Your task —
For the entries that follow, tally the lines holding the string "privé". Give the total and nothing else.

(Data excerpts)
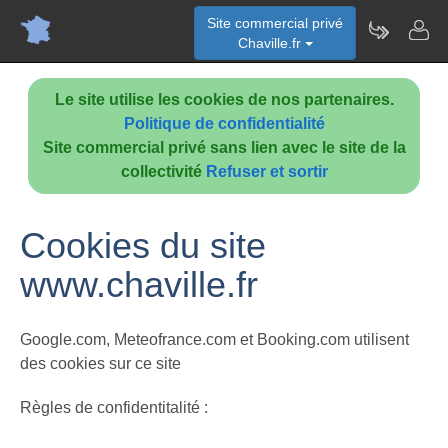
Site commercial privé
Chaville.fr
Le site utilise les cookies de nos partenaires.
Politique de confidentialité
Site commercial privé sans lien avec le site de la
collectivité
Refuser et sortir
Cookies du site
www.chaville.fr
Google.com, Meteofrance.com et Booking.com utilisent
des cookies sur ce site
Règles de confidentitalité :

Solution below —
2